Nationwide expects house price growth to slow in 2017 due to a weaker pound and falling real wages.
The society’s house price index showed that price growth fell to 4.3% in January 2017 – down from 4.5% in December 2016.
Robert Gardner, chief economist at Nationwide, said: “On balance, we agree with the consensus view that the economy is likely to slow through 2017 as the squeeze on household budgets intensifies and heightened uncertainty weighs on business investment and hiring.
“Nevertheless, we continue to believe that a small rise in house prices of around 2% is more likely than a decline over the course of 2017, since low borrowing costs and the dearth of homes on the market will continue to support prices.”
He added: “There are tentative signs that conditions may be about to soften. Employment growth has moderated, and while wage growth has edged up in recent months, in real terms (i.e. after adjusting for inflation), earnings growth has already slowed.
“With inflation set to rise further in the months ahead as a result of the weaker pound, real wages are likely to come under further pressure.
“Employment growth is also likely to continue to moderate, should the economy slow as most forecasters expect.”
Russell Quirk, property expert and chief executive of eMoov.co.uk, agreed that 2017 may not be the best year for house prices.
He said: “This year is probably the year we see some form of the knock-on effect from the turbulence of 2016 where price growth is concerned.
“But this is likely to come in the form of a slower rate of escalation rather than a negative movement.
“Despite this potential marginal slowdown, it is widely predicted that the market will remain robust throughout the coming year and prices will maintain their upward trend, which certainly seems to be the case based on today’s numbers.”

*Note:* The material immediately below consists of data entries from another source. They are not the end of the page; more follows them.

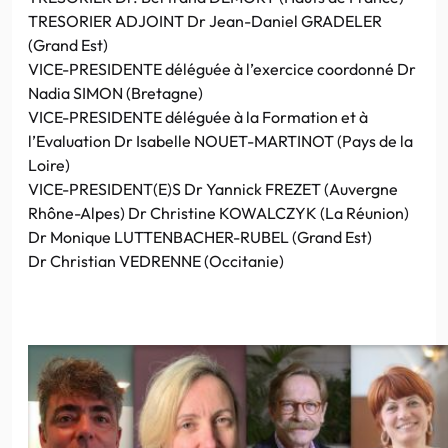
TRESORIER ADJOINT Dr Jean-Daniel GRADELER
(Grand Est)
VICE-PRESIDENTE déléguée à l’exercice coordonné Dr
Nadia SIMON (Bretagne)
VICE-PRESIDENTE déléguée à la Formation et à
l’Evaluation Dr Isabelle NOUET-MARTINOT (Pays de la
Loire)
VICE-PRESIDENT(E)S Dr Yannick FREZET (Auvergne
Rhône-Alpes) Dr Christine KOWALCZYK (La Réunion)
Dr Monique LUTTENBACHER-RUBEL (Grand Est)
Dr Christian VEDRENNE (Occitanie)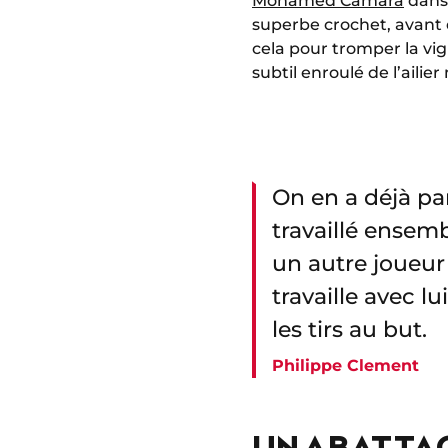
Mohamed Camara
dans 
superbe crochet, avant d’
cela pour tromper la vig
subtil enroulé de l’ailie
On en a déjà pa
travaillé ensem
un autre joueur 
travaille avec lu
les tirs au but.
Philippe Clement
UN ABATTA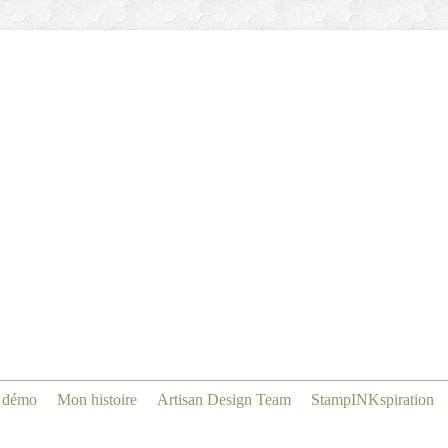
 démo
Mon histoire
Artisan Design Team
StampINKspiration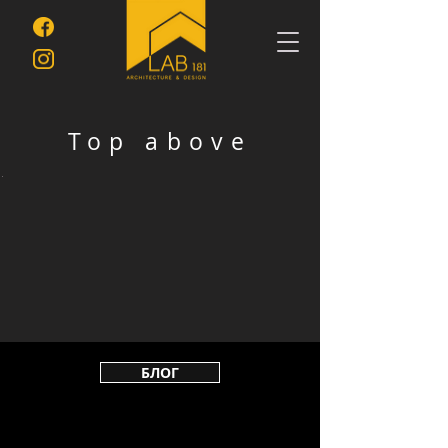
Top above
БЛОГ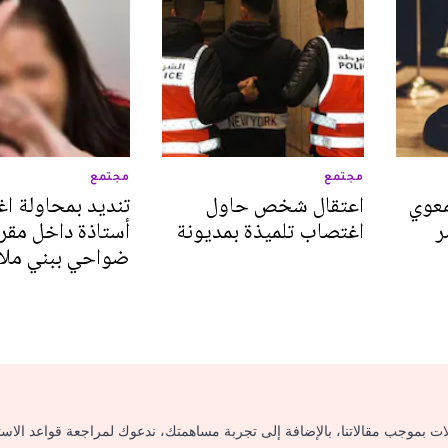
مجتمع
مجتمع
معوي
اعتقال شخص حاول
تنديد بمحاولة ا
ر
اغتصاب تلميذة بمديونة
أستاذة داخل مقر
ضواحي ببني ملا
لات بموجب مقالاتنا، بالإضافة إلى تجربة مساهمتك، ندعوك لمراجعة قواعد الاس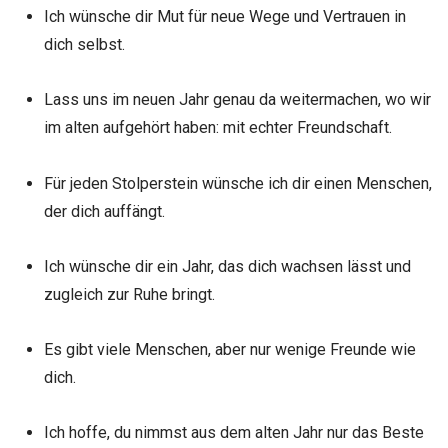
Ich wünsche dir Mut für neue Wege und Vertrauen in
dich selbst.
Lass uns im neuen Jahr genau da weitermachen, wo wir
im alten aufgehört haben: mit echter Freundschaft.
Für jeden Stolperstein wünsche ich dir einen Menschen,
der dich auffängt.
Ich wünsche dir ein Jahr, das dich wachsen lässt und
zugleich zur Ruhe bringt.
Es gibt viele Menschen, aber nur wenige Freunde wie
dich.
Ich hoffe, du nimmst aus dem alten Jahr nur das Beste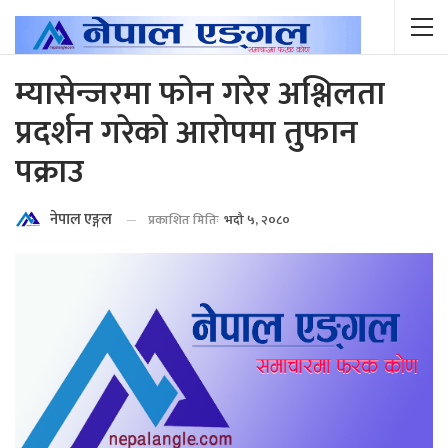
म्यासेन्जरमा फोन गरेर अश्लिलता
प्रदर्शन गरेको आरोपमा तुफान
पक्राउ
नेपाल एङ्गल
प्रकाशित मितिः
भदौ ५, २०८०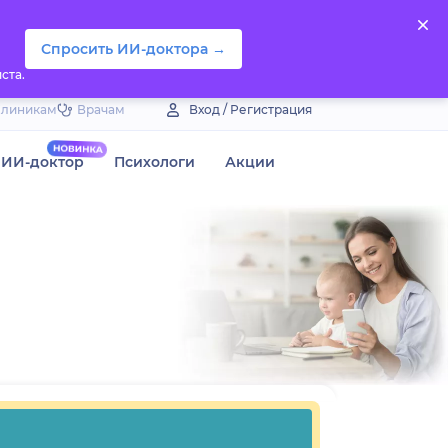
Спросить ИИ-доктора →
ста.
Клиникам
Врачам
Вход / Регистрация
ИИ-доктор
Психологи
Акции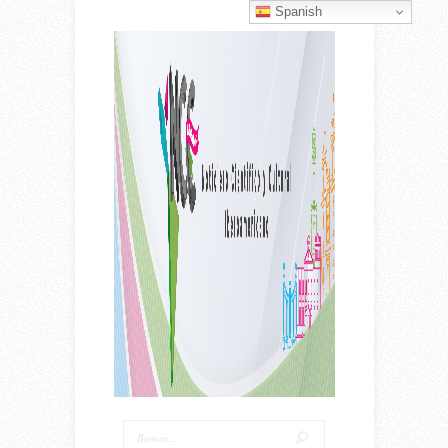
Spanish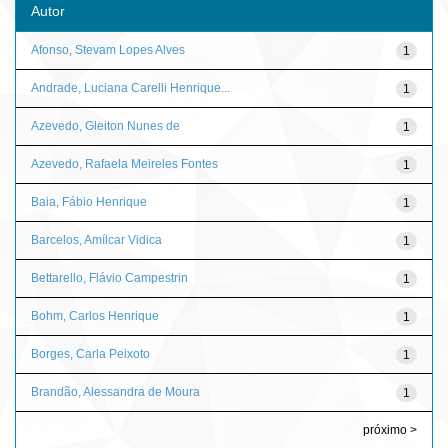
Autor
Afonso, Stevam Lopes Alves
1
Andrade, Luciana Carelli Henrique...
1
Azevedo, Gleiton Nunes de
1
Azevedo, Rafaela Meireles Fontes
1
Baia, Fábio Henrique
1
Barcelos, Amílcar Vidica
1
Bettarello, Flávio Campestrin
1
Bohm, Carlos Henrique
1
Borges, Carla Peixoto
1
Brandão, Alessandra de Moura
1
próximo >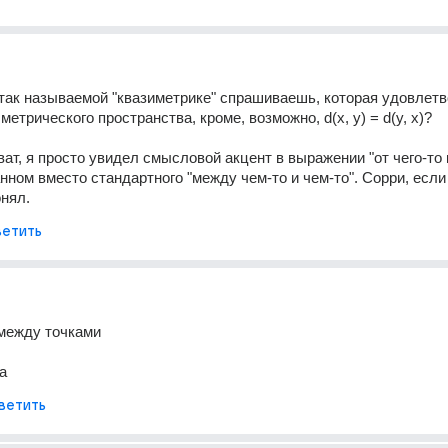
 так называемой "квазиметрике" спрашиваешь, которая удовлетв
етрического пространства, кроме, возможно, d(x, y) = d(y, x)?
ват, я просто увидел смысловой акцент в выражении "от чего-то 
нном вместо стандартного "между чем-то и чем-то". Сорри, если 
нял.
етить
 между точками
ка
ветить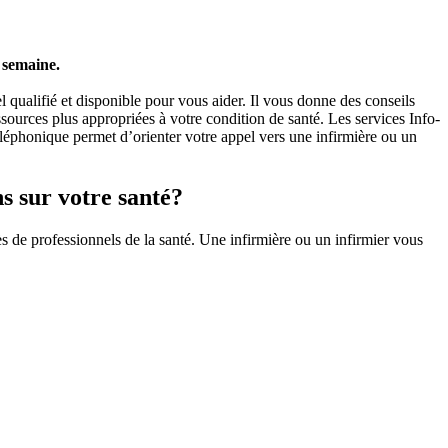
r semaine.
qualifié et disponible pour vous aider. Il vous donne des conseils
essources plus appropriées à votre condition de santé. Les services Info-
éléphonique permet d’orienter votre appel vers une infirmière ou un
ns sur votre santé?
s de professionnels de la santé. Une infirmière ou un infirmier vous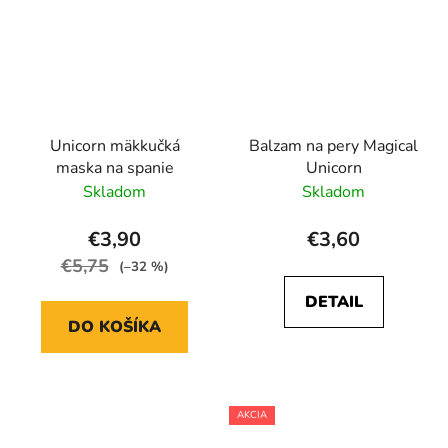
Unicorn mäkkučká
Balzam na pery Magical
maska na spanie
Unicorn
Skladom
Skladom
€3,90
€3,60
€5,75
(–32 %)
DETAIL
DO KOŠÍKA
AKCIA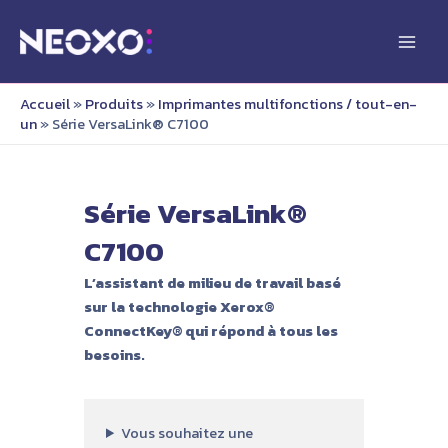
Aller
au
Main
contenu
Men
Accueil
»
Produits
»
Imprimantes multifonctions / tout-en-
un
»
Série VersaLink® C7100
Série VersaLink®
C7100
L’assistant de milieu de travail basé
sur la technologie Xerox®
ConnectKey® qui répond à tous les
besoins.
Vous souhaitez une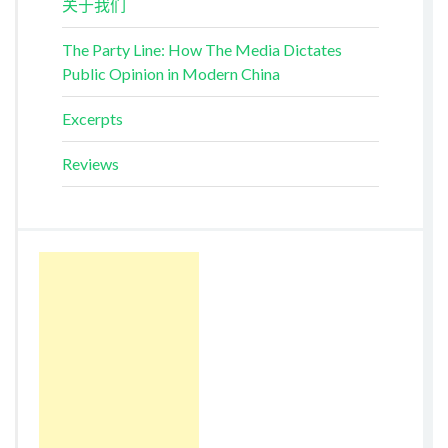
关于我们
The Party Line: How The Media Dictates
Public Opinion in Modern China
Excerpts
Reviews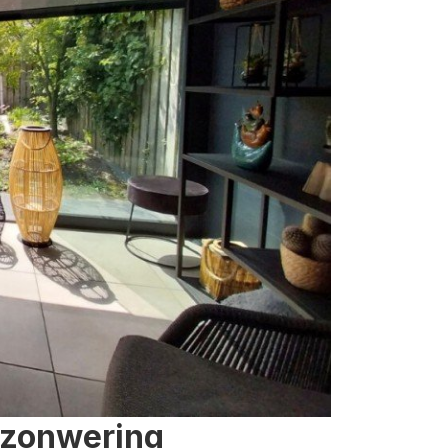
 zonwering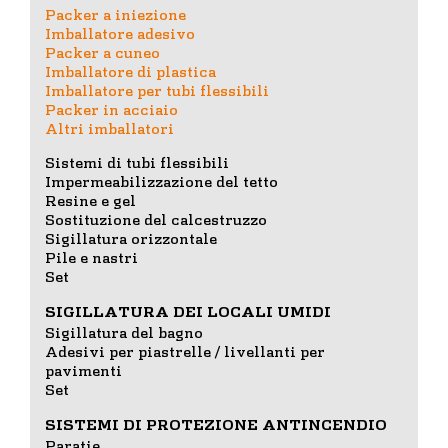
Packer a iniezione
Imballatore adesivo
Packer a cuneo
Imballatore di plastica
Imballatore per tubi flessibili
Packer in acciaio
Altri imballatori
Sistemi di tubi flessibili
Impermeabilizzazione del tetto
Resine e gel
Sostituzione del calcestruzzo
Sigillatura orizzontale
Pile e nastri
Set
SIGILLATURA DEI LOCALI UMIDI
Sigillatura del bagno
Adesivi per piastrelle / livellanti per
pavimenti
Set
SISTEMI DI PROTEZIONE ANTINCENDIO
Paratie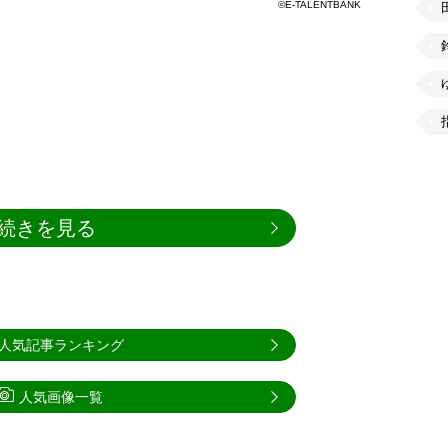
©E-TALENTBANK
続きを見る
人気記事ランキング
人気画像一覧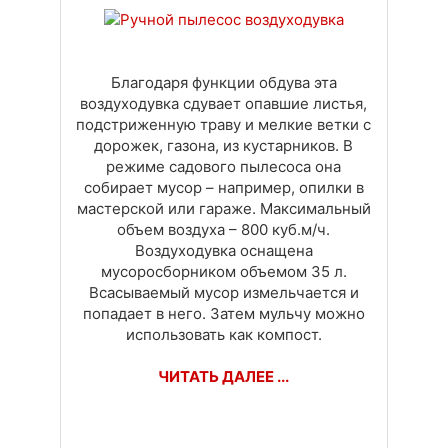
Доставка
Оплата
Своя вкладка
Благодаря функции обдува эта
воздуходувка сдувает опавшие листья,
подстриженную траву и мелкие ветки с
дорожек, газона, из кустарников. В
режиме садового пылесоса она
собирает мусор – например, опилки в
мастерской или гараже. Максимальный
объем воздуха – 800 куб.м/ч.
Воздуходувка оснащена
мусоросборником объемом 35 л.
Всасываемый мусор измельчается и
попадает в него. Затем мульчу можно
использовать как компост.
ЧИТАТЬ ДАЛЕЕ ...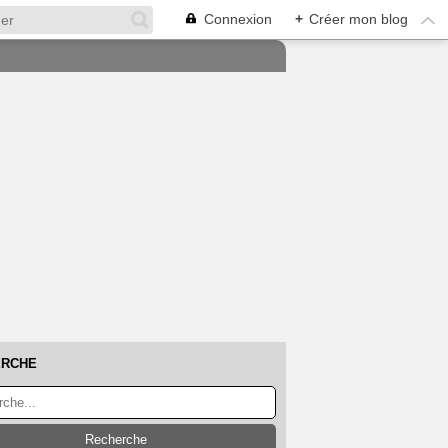
Connexion
+
Créer mon blog
ERCHE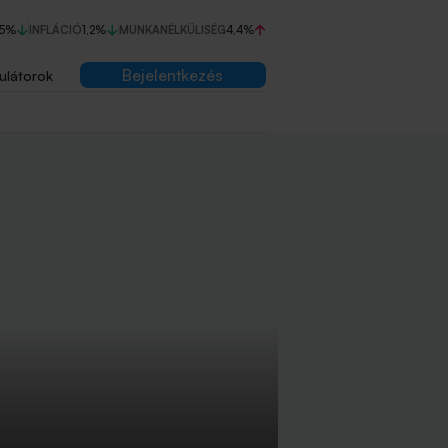
75%
INFLÁCIÓ
1,2%
MUNKANÉLKÜLISÉG
4,4%
Bejelentkezés
ulátorok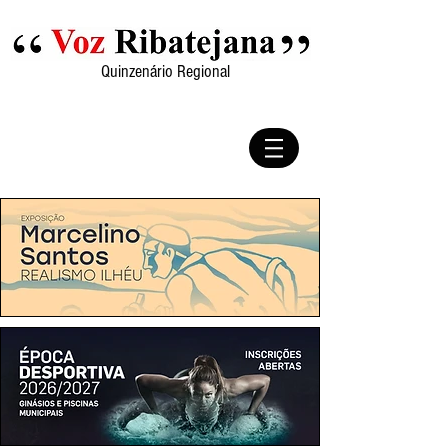
Quinzenário Regional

Others were more positive.
Mario Berti, chief executive of Octopus Property, said: “Following its extraordinary resilience in 2016, the property market has continued to stand firm at the beginning of 2017.
“The predicted unravelling of the property market in the aftermath of the EU Referendum vote last June simply hasn’t materialised.
“Let’s also not forget that the UK is a great place to be doing business. Growth in the UK exceeded that of the EU and the US in 2016 and the outlook is very positive.
“House prices may have nudged down very slightly on an annual basis but the UK property market remains stable.”
For Jeremy Leaf, north London estate agent and a former RICS residential chairman, it was steady as she goes for the housing market.
He said: “Although these figures are quite encouraging bearing in mind they reflect activity in the quieter period for the property market leading up to Christmas, they are also quite historic as they record what happened over the past two or three months.
“What we found at the coalface during that time was a little bit more optimism in the market in terms of sentiment but sadly still not enough supply and not the quantity of buyers that we saw in the early to middle part of last year.
“The result is a steady, more balanced market where prices are likely to be more sensitive in areas which overheated previously.”